Elle ne prône ni un retour mythique, mirifique, aux origines, et son discours sur les bêtes n’est pas bêtifiant :
c’est une morale individuelle et collective qu’elle propose, élargie à la
planète, disloquée par les intérêts mercantiles de certains, qui sont la
catastrophe annoncée pour nous tous. Je résumerais à ma façon sa généreuse
ambition : faire d’un monde partagé, le monde du partage.

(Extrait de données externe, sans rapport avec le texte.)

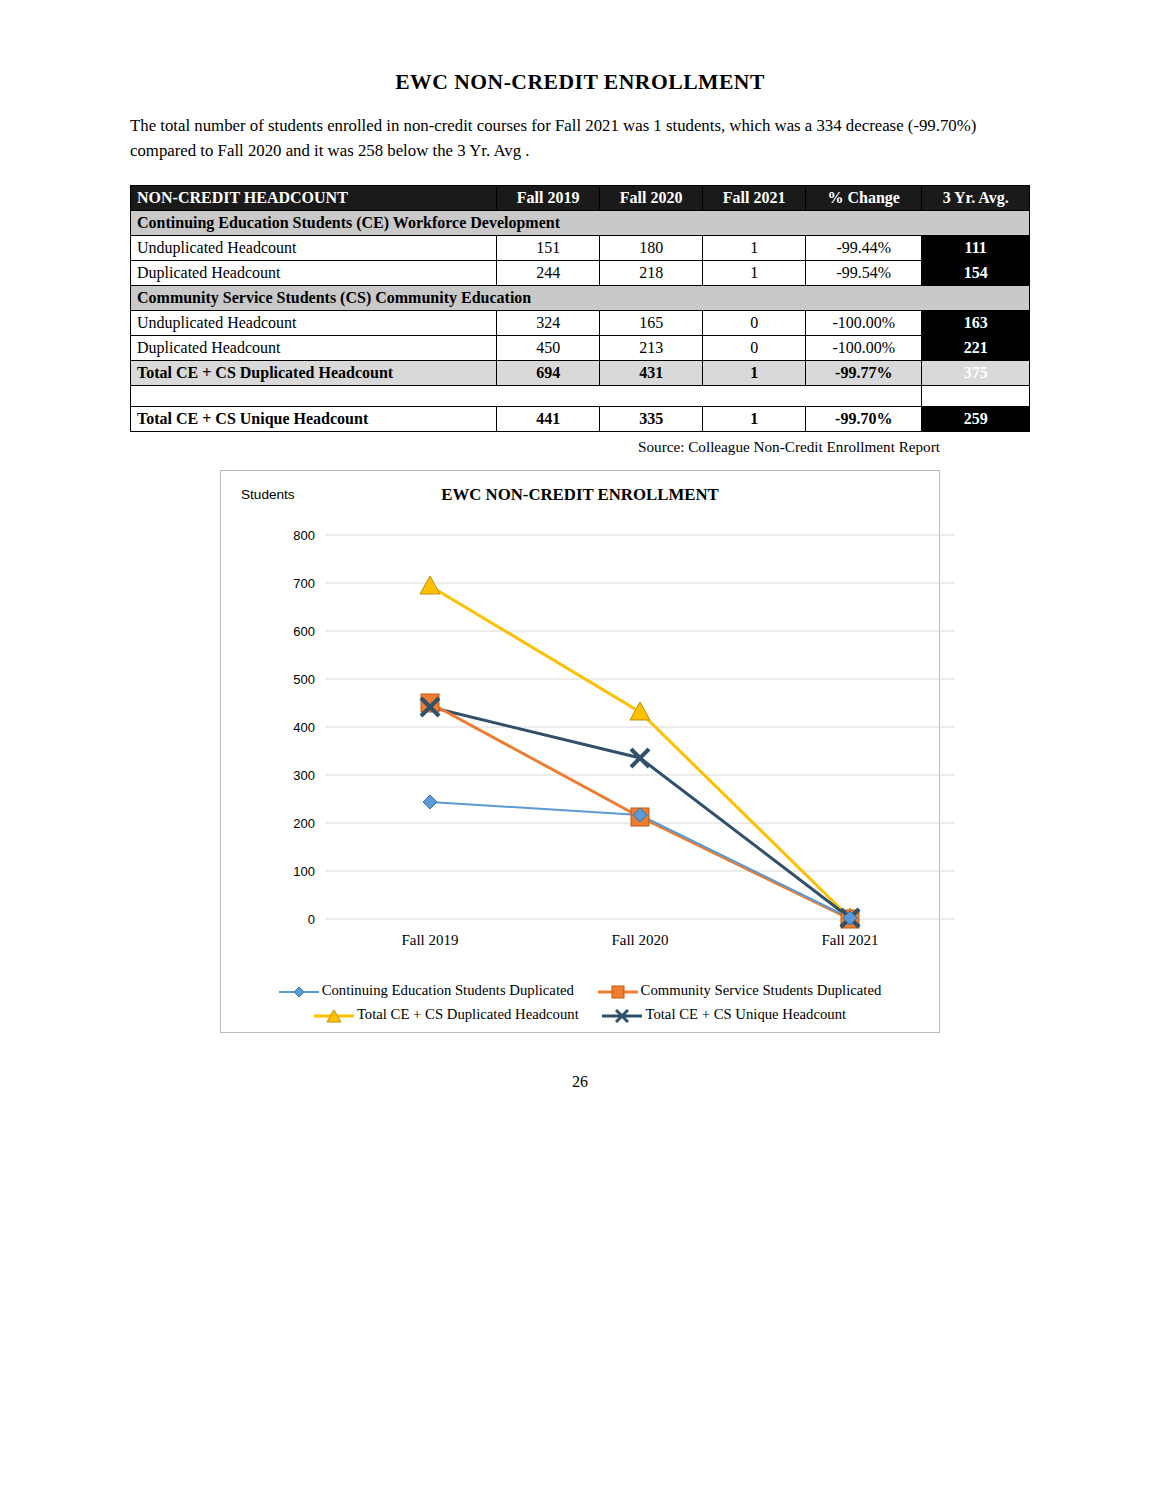EWC NON-CREDIT ENROLLMENT
The total number of students enrolled in non-credit courses for Fall 2021 was 1 students, which was a 334 decrease (-99.70%) compared to Fall 2020 and it was 258 below the 3 Yr. Avg .
| NON-CREDIT HEADCOUNT | Fall 2019 | Fall 2020 | Fall 2021 | % Change | 3 Yr. Avg. |
| --- | --- | --- | --- | --- | --- |
| Continuing Education Students (CE) Workforce Development |
| Unduplicated Headcount | 151 | 180 | 1 | -99.44% | 111 |
| Duplicated Headcount | 244 | 218 | 1 | -99.54% | 154 |
| Community Service Students (CS) Community Education |
| Unduplicated Headcount | 324 | 165 | 0 | -100.00% | 163 |
| Duplicated Headcount | 450 | 213 | 0 | -100.00% | 221 |
| Total CE + CS Duplicated Headcount | 694 | 431 | 1 | -99.77% | 375 |
| Total CE + CS Unique Headcount | 441 | 335 | 1 | -99.70% | 259 |
Source: Colleague Non-Credit Enrollment Report
Students
EWC NON-CREDIT ENROLLMENT
800 700 600 500 400 300 200 100 0 Fall 2019 Fall 2020 Fall 2021
Continuing Education Students Duplicated Community Service Students Duplicated
Total CE + CS Duplicated Headcount Total CE + CS Unique Headcount
26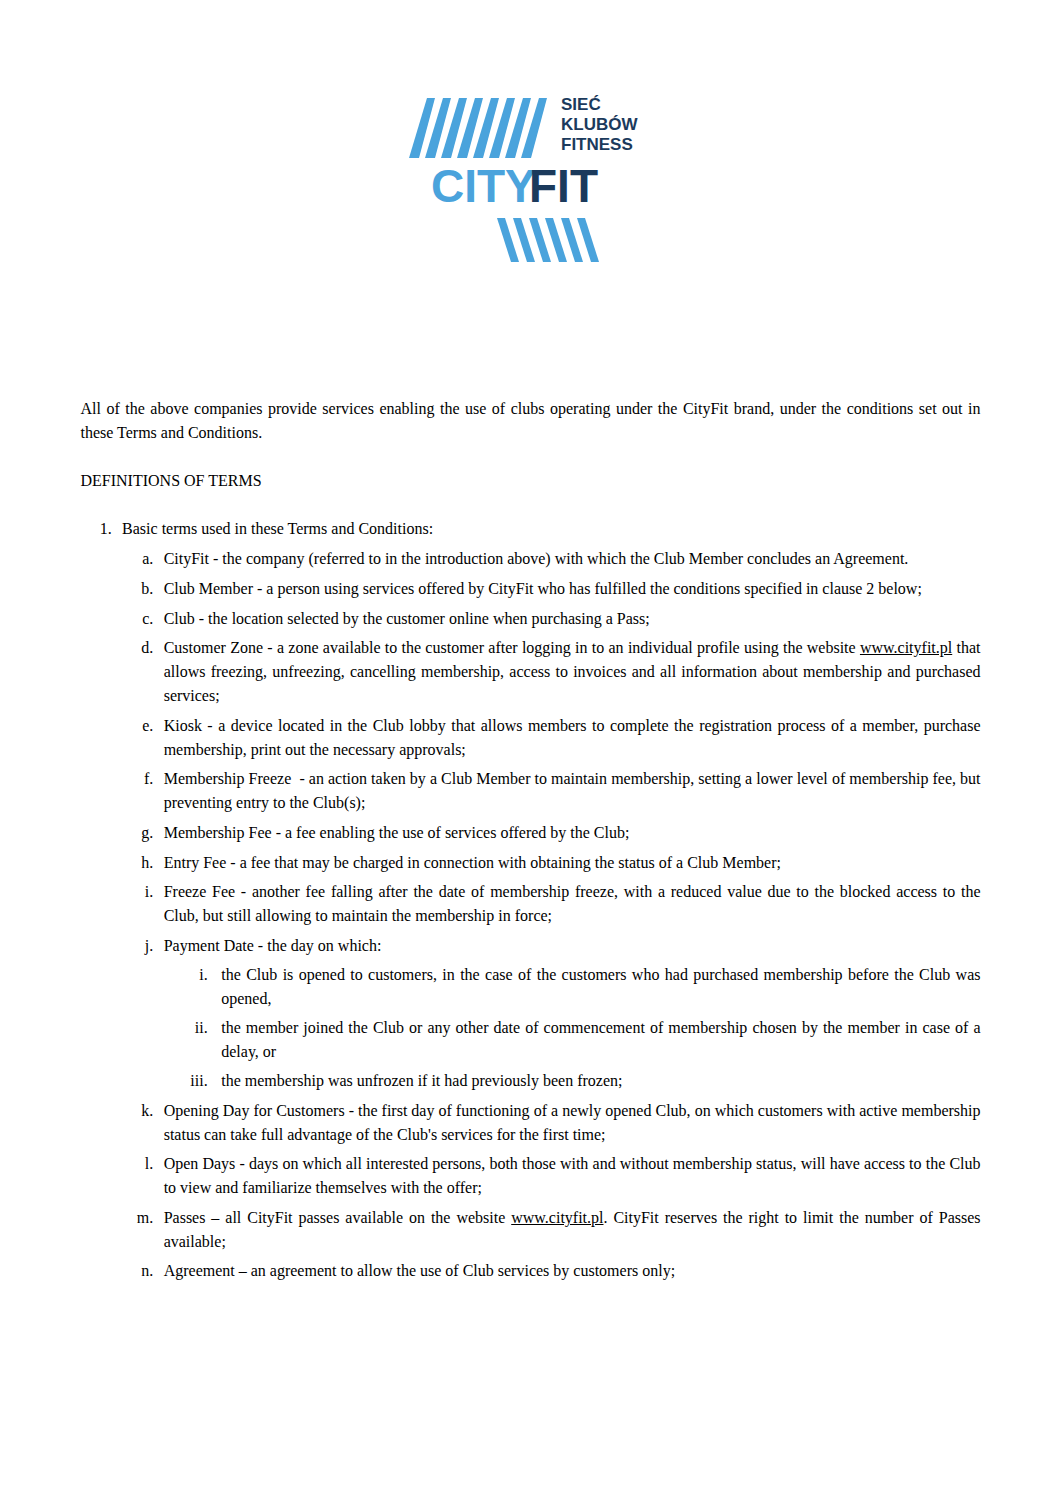SIEĆ KLUBÓW FITNESS CITY FIT
All of the above companies provide services enabling the use of clubs operating under the CityFit brand, under the conditions set out in these Terms and Conditions.
DEFINITIONS OF TERMS
Basic terms used in these Terms and Conditions:
CityFit - the company (referred to in the introduction above) with which the Club Member concludes an Agreement.
Club Member - a person using services offered by CityFit who has fulfilled the conditions specified in clause 2 below;
Club - the location selected by the customer online when purchasing a Pass;
Customer Zone - a zone available to the customer after logging in to an individual profile using the website www.cityfit.pl that allows freezing, unfreezing, cancelling membership, access to invoices and all information about membership and purchased services;
Kiosk - a device located in the Club lobby that allows members to complete the registration process of a member, purchase membership, print out the necessary approvals;
Membership Freeze - an action taken by a Club Member to maintain membership, setting a lower level of membership fee, but preventing entry to the Club(s);
Membership Fee - a fee enabling the use of services offered by the Club;
Entry Fee - a fee that may be charged in connection with obtaining the status of a Club Member;
Freeze Fee - another fee falling after the date of membership freeze, with a reduced value due to the blocked access to the Club, but still allowing to maintain the membership in force;
Payment Date - the day on which:
the Club is opened to customers, in the case of the customers who had purchased membership before the Club was opened,
the member joined the Club or any other date of commencement of membership chosen by the member in case of a delay, or
the membership was unfrozen if it had previously been frozen;
Opening Day for Customers - the first day of functioning of a newly opened Club, on which customers with active membership status can take full advantage of the Club's services for the first time;
Open Days - days on which all interested persons, both those with and without membership status, will have access to the Club to view and familiarize themselves with the offer;
Passes – all CityFit passes available on the website www.cityfit.pl. CityFit reserves the right to limit the number of Passes available;
Agreement – an agreement to allow the use of Club services by customers only;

Son dernier chapitre, « La vieillesse et l’amour du
monde » est une délicate réflexion morale sur la vieillesse et le
vieillissement, sur l’autonomie et la dépendance de nos ainés, de nous-mêmes,
sinon aujourd’hui, inévitablement un jour, posant le problème :
« Comment bien vieillir dans une société de la performance ? » Cette réflexion, si l'on peut dire déjà ancienne chez elle, s'est vue rajeunie, d'actualité aiguë dans ce que nous avons connu ou dramatiquement vécu dans les Ehpads au plus fort de la pandémie.
Corine Pelluchon,
Professeure à l’Université Gustave Eiffel, est membre du Conseil scientifique de la Fondation pour la
nature et l’homme de Nicolas Hulot.
Elle est déjà à la tête d’un grand nombre d’ouvrages qui ont reçu des
distinctions prestigieuses. Elle vient de recevoir en Allemagne le Prix de la
pensée critique Günther Anders pour l’ensemble de ses travaux.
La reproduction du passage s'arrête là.